◆ WHAT YOU WILL DO ◆
Using the entries that follow, give only the number of lines with the word "Punkt" in them.

%%

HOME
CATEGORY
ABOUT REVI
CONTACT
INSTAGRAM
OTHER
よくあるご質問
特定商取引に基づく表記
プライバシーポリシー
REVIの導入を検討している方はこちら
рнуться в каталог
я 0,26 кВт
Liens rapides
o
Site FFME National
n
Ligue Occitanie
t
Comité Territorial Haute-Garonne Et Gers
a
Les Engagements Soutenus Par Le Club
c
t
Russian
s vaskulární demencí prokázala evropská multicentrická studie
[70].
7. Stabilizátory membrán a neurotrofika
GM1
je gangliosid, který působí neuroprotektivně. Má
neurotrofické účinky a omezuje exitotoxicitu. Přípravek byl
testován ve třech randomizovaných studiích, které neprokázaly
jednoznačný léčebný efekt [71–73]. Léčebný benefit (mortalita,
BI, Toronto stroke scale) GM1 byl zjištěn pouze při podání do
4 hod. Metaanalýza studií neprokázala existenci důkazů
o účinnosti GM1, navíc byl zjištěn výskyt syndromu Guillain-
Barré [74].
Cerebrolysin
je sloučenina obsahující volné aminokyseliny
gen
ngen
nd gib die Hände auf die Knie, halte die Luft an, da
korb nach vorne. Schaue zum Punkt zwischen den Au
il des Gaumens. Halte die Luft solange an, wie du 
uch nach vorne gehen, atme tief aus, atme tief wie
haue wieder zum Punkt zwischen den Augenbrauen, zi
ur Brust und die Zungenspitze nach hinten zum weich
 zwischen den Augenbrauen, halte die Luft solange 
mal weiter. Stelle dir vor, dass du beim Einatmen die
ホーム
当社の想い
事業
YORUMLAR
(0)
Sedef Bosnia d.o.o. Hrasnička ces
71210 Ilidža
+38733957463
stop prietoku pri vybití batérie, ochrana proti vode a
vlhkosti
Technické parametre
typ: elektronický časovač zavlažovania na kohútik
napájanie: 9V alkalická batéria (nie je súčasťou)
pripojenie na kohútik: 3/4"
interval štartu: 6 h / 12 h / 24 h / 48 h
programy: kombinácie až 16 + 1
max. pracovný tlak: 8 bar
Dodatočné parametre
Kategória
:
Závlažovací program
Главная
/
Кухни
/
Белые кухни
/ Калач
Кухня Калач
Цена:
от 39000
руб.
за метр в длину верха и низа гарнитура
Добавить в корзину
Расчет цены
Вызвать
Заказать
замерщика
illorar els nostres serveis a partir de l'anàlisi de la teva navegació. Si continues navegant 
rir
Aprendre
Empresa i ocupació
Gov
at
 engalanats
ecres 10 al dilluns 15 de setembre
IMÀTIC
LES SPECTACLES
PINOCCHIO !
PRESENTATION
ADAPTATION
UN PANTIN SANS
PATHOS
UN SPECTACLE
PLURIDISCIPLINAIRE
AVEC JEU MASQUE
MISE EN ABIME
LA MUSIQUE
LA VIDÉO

%%

◆ EXERCISE OUTPUT ◆
2